1. Make it easy for people to participate
Aniridia Network UK are a small charity who support people in the UK with the rare genetic condition of not having irises ( the coloured part of the eye). Around Rare Disease Day they ran an Iris Selfie campaign. Initially the charity asked people to donate via its online donation sites, but once they signed up to and promoted the JustTextGiving service the campaign took off as it was easier to get involved. The campaign raised nearly £200, which for a charity whose income is only around £5,000 a year, is good going. Most importantly, it got people talking about the condition, helped the charity start a partnership with a similar US based charity, Aniridia International, and gave them confidence about running future social media campaigns.
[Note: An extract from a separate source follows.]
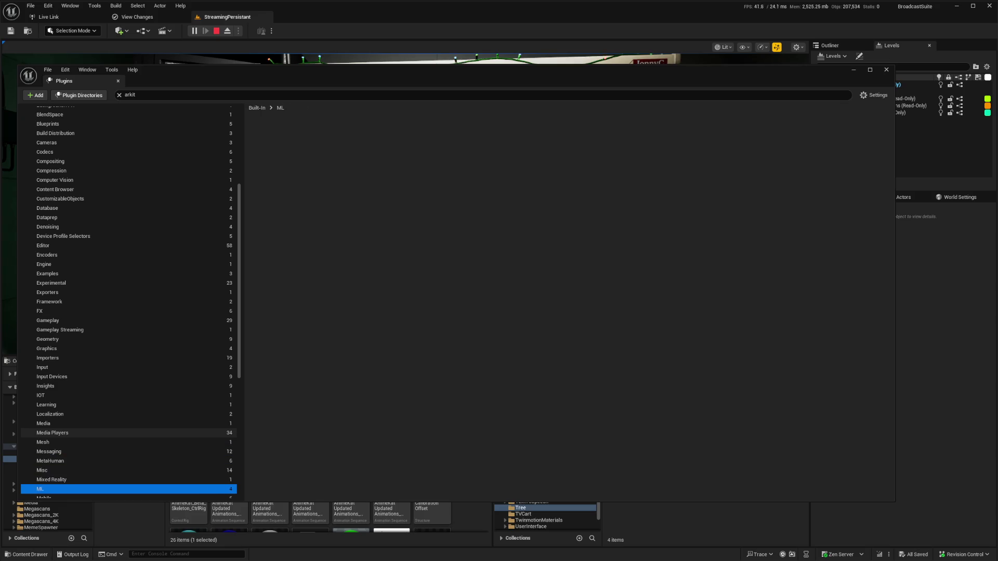
key("Down")
key("Down")
key("Down")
— Vicky ferguson (@Vicky_ferguson) March 3, 2015
2. Keep it simple
On the anniversary of 7/7, you may have seen the #WalkTogether campaign trending on Twitter. It was an initiative that came from a wide group of organisations, Muslim and non-Muslim, coordinated by the small charity and independent think tank British Future. They wanted to give people of all faiths and backgrounds a message of hope and remembrance as London and Britain reflected on the tenth anniversary of the 7/7 bombings on 7 July 2015. #WalkTogether asked people to get off the bus, train or tube one stop early on 7 July 2015 and walk to or from work, creating a quiet moment of solidarity and reflection. The call to action was to share a picture or message with the #WalkTogether hashtag. A campaign image was designed for use on Twitter, Facebook and Instagram. This visual cue included the #WalkTogether hashtag and acted as the focal point for social media activity. A comprehensive social media pack was also developed, including key messages, and distributed to partner organisations to promote the campaign. Over 15,000 tweets were sent with the #WalkTogether hashtag, leading to it trending at No.1 in the UK and No.2 globally. 15,193 tweets and 8,542 Instagram posts were sent using #WalkTogether in 24 hours. The campaign’s huge success is due to a simple, powerful idea and strong visual imagery. It simultaneously created a moment for quiet reflection as well as bringing people together.
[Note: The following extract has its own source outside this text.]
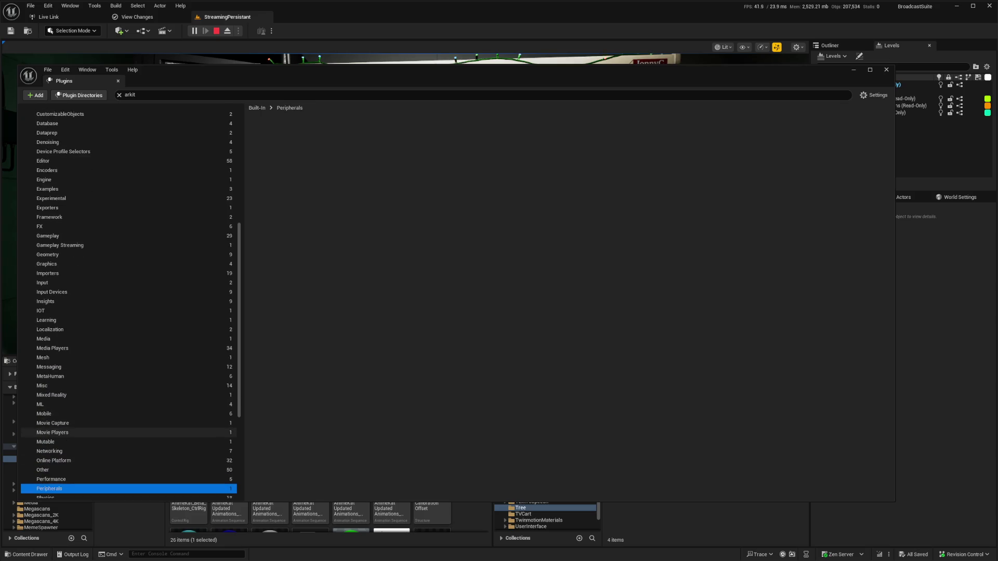
key("Down")
key("Down")
key("Down")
— Twins on Tour Blog (@TwinsOnTour) July 7, 2015
3. Challenge people’s thinking
Epilepsy Action wanted to create a campaign that highlighted the 600,000 people living with the condition in the UK, and the stigma attached to it. As part of the international awareness event Purple Day, they developed a low cost campaign to question people’s preconceptions about epilepsy, such as that all seizures look the same. They asked volunteers to share their experiences of living with epilepsy and the barriers that some must overcome, through a number of short videos for use via social media and other digital channels. The campaign launched on the eve of Purple Day (26 March 2015) via social media, with the premiere of Maggie’s video, depicting her fight back against bullies who filmed her having a seizure in public.
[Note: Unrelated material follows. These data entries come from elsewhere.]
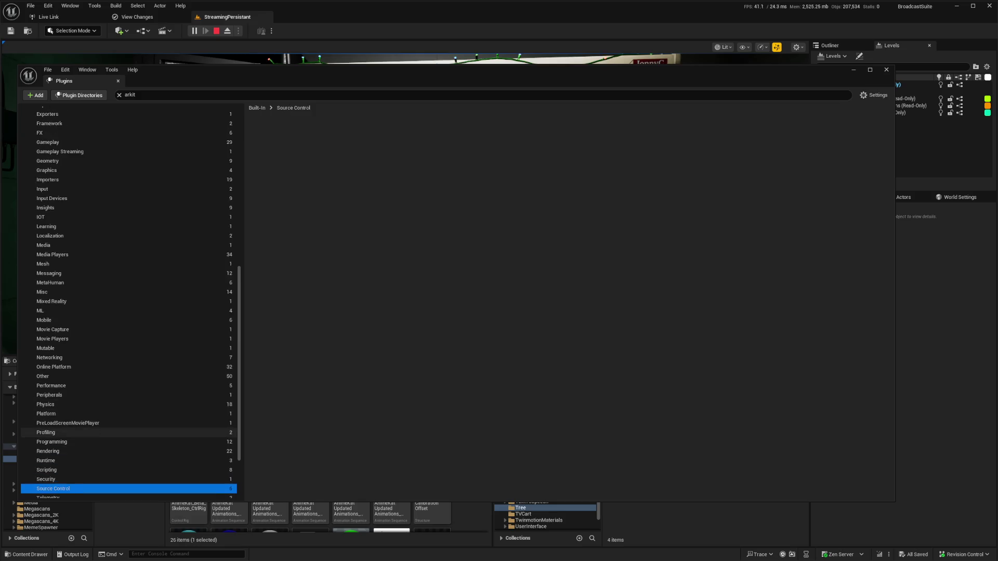
key("Down")
key("Down")
key("Down")
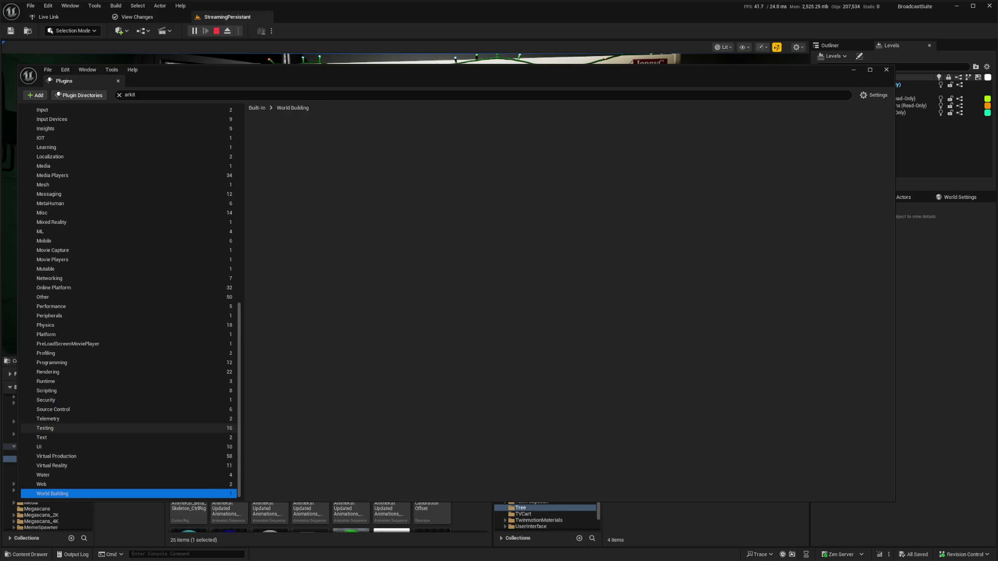
key("Up")
key("Up")
key("Up")
key("Up")
key("Up")
key("Up")
key("Up")
key("Up")
key("Up")
key("Up")
key("Up")
key("Up")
#Purpleday campaign activities included 6 new campaign videos, volunteers offering peer to peer support on Facebook and promotion of first aid for seizures. It achieved a reach of 2.1 million on Facebook, with a reach of 1.8 million on Twitter and Pinterest reach. It was also shared on Instagram by Snoop Dogg with his 5.2m followers. Press coverage include 37 regional newspaper articles and 5 BBC Radio interviews. Impressively, the campaign was completed in-house. Its use of personal experiences to challenge perceived notions about epilepsy is key to its success. Philip Lee, chief executive at Epilepsy Action, agrees.
” These very individual experiences highlighted the triumphs and frustrations of grappling with a complex neurological condition,” he says. “They gave the general public a clearer idea of what epilepsy is, and addressed some of the stigma that sadly exists.”
4. Be topical
During the general election Concern Worldwide ran a campaign asking supporters to tweet their candidates to pledge support for international development. The candidates who supported the election pledge card made our “Swingometer swing”. Over 600 tweets were tweeted during the 6 week period of the campaign from both supporters and candidates and 100 candidates committed to supporting the charity’s pledge card. Of those, 15 candidates were elected and Concern Worldwide are currently building relationships with these MPs. Francesa Fryer, their Parliamentary and Campaigns officer, told me that,
“Our tongue-in-cheek Development Swingometer was inspired by the BBC’s 1964 swingometer. It was a fun way to engage supporters and candidates on a serious issue during the election campaign.”
The fact that the campaign was of the moment but also fun helped it stand out. It’s also an example of how charities are using social media to build relationships with decision makers.
Just because you might not be a huge charity, have a big budget or work for a well known cause doesn’t mean that your social media campaign can’t be a big success. Creating strong content, getting your supporters on board early on and being bold and ambitious with your ask will all help you plan a great campaign.